RadixArk is not alone in turning an academic open source project into a high-value commercial platform. Another inference engine, vLLM, has followed a similar path. Also incubated in Stoica’s UC Berkeley lab, vLLM has become one of the most widely used systems for serving large language models efficiently. It underpins inference workloads at several major technology companies and cloud providers.

vLLM has been in talks to raise a large venture round that could value the company at around $1 billion, according to prior reporting. Multiple people familiar with those discussions have said that Andreessen Horowitz is leading the investment, though the final terms have not been publicly disclosed. vLLM co-founder Simon Mo has pushed back on some of the reported details, calling them factually inaccurate without specifying which elements he disputes.

The parallel trajectories of SGLang and vLLM underscore how Stoica’s lab has become a pipeline for commercial AI infrastructure ventures. Databricks itself emerged from his work on Apache Spark, and the pattern is repeating in the era of generative AI: build a powerful open source engine, attract a developer community, then spin out a company to offer managed services and enterprise features.

For RadixArk, the open source SGLang project remains central. The company continues to develop SGLang as a freely available AI model engine, while layering commercial offerings on top. One of those is Miles, a specialized framework for reinforcement learning. Miles is designed to help organizations train models that can improve over time based on feedback and interaction, a capability that is increasingly important for applications like autonomous agents, recommendation systems, and adaptive copilots.

Most of RadixArk’s tools are still free to use, but the company has begun charging for hosting and managed services, according to a person familiar with its plans. That model mirrors the playbook of many successful open source infrastructure companies: keep the core project open to maximize adoption, then monetize through cloud offerings, support, and advanced features.

The timing for such a strategy appears favorable. Inference infrastructure has become one of the hottest segments in AI investing as the industry shifts from proof-of-concept experiments to large-scale deployment. While model training remains capital intensive, the recurring cost of serving models to millions of users is what determines long-term margins for AI-native businesses.

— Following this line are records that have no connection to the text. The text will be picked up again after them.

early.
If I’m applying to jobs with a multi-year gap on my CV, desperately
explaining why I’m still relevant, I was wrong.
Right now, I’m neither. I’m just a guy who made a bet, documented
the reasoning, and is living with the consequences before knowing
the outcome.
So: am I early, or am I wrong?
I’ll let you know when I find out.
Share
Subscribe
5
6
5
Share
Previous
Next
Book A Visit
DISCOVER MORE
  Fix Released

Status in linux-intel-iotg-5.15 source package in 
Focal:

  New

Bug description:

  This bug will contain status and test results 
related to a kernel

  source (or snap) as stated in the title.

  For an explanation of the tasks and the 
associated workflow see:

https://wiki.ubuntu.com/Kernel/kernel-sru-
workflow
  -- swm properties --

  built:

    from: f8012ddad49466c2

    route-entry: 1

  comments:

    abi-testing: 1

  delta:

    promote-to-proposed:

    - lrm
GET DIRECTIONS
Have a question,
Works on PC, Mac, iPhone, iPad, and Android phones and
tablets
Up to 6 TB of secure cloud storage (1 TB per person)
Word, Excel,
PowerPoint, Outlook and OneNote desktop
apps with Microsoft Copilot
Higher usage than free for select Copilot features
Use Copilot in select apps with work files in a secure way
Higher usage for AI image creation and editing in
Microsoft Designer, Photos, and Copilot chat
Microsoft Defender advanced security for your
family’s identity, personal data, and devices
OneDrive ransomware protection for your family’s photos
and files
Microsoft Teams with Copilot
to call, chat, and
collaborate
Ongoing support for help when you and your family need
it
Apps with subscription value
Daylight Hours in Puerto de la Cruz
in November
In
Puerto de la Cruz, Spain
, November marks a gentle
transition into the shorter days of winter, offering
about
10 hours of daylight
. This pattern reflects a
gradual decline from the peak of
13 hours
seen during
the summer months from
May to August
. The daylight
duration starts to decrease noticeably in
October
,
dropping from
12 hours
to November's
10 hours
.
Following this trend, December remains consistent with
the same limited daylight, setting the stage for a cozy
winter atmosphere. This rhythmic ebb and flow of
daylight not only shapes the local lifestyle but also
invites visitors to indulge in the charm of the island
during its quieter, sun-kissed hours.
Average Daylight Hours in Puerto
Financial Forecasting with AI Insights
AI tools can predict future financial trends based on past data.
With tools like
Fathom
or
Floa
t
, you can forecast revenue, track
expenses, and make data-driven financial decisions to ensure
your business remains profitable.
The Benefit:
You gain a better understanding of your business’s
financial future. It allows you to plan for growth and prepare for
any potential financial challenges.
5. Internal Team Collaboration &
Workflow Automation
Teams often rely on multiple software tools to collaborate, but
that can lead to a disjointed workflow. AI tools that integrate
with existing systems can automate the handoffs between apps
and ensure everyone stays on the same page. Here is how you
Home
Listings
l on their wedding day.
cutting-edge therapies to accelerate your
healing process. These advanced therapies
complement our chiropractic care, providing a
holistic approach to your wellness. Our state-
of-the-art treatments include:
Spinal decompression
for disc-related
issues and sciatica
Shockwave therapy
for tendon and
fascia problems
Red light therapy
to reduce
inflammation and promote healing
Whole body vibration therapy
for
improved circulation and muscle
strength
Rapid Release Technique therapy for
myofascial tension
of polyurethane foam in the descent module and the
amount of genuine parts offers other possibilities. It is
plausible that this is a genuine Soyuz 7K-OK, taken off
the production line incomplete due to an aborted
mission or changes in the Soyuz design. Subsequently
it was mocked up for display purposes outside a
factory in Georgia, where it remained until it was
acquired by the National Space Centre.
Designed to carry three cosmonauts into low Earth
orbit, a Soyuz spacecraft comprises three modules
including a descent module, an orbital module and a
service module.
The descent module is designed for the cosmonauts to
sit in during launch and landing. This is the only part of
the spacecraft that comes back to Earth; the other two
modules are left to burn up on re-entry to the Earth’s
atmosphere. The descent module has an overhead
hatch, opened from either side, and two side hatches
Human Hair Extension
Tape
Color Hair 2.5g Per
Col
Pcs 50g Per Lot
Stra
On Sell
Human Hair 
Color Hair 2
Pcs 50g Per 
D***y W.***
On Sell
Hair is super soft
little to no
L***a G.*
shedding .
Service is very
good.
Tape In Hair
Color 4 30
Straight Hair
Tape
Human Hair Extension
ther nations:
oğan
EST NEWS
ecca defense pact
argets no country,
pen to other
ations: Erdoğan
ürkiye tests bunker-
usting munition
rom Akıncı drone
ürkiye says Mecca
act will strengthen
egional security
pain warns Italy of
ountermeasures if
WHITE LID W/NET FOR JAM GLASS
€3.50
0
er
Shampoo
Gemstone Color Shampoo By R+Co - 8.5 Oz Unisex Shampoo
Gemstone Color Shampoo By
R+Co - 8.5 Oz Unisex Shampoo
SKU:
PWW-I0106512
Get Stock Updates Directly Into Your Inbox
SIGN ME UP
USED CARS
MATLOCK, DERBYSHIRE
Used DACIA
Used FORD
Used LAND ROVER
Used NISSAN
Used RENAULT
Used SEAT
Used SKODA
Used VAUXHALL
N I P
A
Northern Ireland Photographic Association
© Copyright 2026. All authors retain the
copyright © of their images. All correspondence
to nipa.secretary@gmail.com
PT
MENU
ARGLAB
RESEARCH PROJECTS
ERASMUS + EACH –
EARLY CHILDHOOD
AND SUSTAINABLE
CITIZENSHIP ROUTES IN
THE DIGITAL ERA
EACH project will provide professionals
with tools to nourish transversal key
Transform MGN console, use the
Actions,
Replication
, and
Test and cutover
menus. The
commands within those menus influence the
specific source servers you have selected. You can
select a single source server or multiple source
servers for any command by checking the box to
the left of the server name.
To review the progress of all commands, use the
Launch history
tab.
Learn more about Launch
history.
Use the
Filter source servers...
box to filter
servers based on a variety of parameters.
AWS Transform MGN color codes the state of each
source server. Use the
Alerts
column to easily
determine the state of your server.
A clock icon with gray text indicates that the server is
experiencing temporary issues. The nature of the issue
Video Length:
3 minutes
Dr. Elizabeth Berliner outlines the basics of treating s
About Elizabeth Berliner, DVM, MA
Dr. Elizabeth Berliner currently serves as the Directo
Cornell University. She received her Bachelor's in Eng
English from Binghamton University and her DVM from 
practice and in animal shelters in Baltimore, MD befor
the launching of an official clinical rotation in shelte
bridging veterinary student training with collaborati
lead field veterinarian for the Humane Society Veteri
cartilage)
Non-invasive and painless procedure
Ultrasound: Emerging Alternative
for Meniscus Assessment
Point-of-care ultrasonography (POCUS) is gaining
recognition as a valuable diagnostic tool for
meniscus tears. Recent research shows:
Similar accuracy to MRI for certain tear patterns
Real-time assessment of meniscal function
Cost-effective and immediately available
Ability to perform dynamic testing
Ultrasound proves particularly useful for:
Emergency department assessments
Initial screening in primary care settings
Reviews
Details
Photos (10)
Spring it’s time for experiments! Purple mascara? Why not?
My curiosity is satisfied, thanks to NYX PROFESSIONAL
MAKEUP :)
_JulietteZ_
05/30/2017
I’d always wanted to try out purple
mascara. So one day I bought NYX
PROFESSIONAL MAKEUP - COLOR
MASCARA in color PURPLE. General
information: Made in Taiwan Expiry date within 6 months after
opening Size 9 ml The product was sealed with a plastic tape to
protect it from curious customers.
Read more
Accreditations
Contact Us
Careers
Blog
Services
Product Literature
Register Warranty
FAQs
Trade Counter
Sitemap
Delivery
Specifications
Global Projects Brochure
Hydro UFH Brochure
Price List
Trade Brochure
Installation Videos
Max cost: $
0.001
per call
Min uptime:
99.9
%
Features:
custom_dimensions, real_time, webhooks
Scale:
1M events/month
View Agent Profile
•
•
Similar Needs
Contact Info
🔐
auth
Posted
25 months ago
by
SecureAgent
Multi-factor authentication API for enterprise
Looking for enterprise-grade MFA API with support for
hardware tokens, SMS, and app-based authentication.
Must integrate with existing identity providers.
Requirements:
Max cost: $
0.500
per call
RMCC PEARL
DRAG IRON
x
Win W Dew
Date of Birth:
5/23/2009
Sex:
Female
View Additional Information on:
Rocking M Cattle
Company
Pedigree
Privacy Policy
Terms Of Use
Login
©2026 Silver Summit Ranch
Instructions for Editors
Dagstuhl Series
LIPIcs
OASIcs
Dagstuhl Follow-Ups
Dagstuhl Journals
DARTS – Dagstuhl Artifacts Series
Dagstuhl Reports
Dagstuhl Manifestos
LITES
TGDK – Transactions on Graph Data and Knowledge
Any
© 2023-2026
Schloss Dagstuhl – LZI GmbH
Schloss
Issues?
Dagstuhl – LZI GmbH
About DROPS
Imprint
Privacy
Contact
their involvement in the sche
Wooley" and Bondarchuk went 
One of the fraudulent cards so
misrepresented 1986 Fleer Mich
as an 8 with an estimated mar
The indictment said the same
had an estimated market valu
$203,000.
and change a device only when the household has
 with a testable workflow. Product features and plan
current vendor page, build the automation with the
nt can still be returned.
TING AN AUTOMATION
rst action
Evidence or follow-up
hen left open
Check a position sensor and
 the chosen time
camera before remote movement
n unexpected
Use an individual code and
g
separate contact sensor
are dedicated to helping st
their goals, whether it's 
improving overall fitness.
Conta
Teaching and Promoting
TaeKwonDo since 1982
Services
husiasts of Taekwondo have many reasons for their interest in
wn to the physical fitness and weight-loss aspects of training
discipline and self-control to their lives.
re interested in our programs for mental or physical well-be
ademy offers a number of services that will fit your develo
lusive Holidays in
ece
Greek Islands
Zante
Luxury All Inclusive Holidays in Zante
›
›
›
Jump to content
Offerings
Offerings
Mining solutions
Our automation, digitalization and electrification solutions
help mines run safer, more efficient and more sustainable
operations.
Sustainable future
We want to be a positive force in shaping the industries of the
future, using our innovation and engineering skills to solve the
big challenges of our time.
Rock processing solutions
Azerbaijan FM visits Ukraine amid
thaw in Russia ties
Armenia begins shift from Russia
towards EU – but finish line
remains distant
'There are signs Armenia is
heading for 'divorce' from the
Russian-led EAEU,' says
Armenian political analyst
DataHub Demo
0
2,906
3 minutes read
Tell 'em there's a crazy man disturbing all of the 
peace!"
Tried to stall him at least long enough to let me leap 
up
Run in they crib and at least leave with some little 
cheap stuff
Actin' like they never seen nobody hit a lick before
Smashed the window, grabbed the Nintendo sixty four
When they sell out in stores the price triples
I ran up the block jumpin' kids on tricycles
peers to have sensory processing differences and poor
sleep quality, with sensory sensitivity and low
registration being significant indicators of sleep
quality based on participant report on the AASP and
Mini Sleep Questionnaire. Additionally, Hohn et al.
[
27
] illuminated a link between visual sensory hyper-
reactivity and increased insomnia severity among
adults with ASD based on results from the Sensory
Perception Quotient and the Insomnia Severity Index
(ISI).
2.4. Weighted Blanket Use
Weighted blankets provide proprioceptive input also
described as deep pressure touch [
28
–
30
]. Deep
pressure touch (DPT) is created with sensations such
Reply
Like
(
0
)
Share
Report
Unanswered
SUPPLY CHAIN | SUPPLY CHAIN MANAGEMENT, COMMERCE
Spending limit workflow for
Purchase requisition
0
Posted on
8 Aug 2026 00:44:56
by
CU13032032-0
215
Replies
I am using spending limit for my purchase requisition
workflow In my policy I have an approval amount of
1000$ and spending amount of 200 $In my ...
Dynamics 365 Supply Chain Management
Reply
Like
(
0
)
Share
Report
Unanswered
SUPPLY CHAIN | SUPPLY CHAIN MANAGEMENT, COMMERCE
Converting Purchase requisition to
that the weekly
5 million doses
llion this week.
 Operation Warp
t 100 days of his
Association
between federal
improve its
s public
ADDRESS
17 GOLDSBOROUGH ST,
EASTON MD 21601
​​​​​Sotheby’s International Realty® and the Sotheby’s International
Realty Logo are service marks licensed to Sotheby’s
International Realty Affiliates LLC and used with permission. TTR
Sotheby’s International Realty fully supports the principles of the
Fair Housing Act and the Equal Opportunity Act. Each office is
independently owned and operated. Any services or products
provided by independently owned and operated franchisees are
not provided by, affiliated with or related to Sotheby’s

Investors are betting heavily that the companies that can make inference cheaper, faster, and more reliable will capture a significant share of that value. Baseten, which provides tools and infrastructure for deploying AI models, recently raised a large round at a multibillion-dollar valuation. Fireworks AI, another inference-focused startup, has also secured hundreds of millions of dollars in funding at a multibillion-dollar valuation.

These companies, along with RadixArk and vLLM, are competing to become the default layer that developers reach for when they need to serve models in production. Some focus on providing a full-stack platform, while others concentrate on the low-level performance optimizations that can be integrated into existing workflows. All are chasing the same underlying opportunity: the explosion of demand for inference capacity as generative AI moves into mainstream products.

RadixArk’s $400 million valuation suggests that investors see SGLang as a credible contender in that race. Its roots in a respected academic lab, its early adoption by high-profile AI teams, and its dual focus on open source and commercial offerings give it a familiar but powerful narrative in the infrastructure world.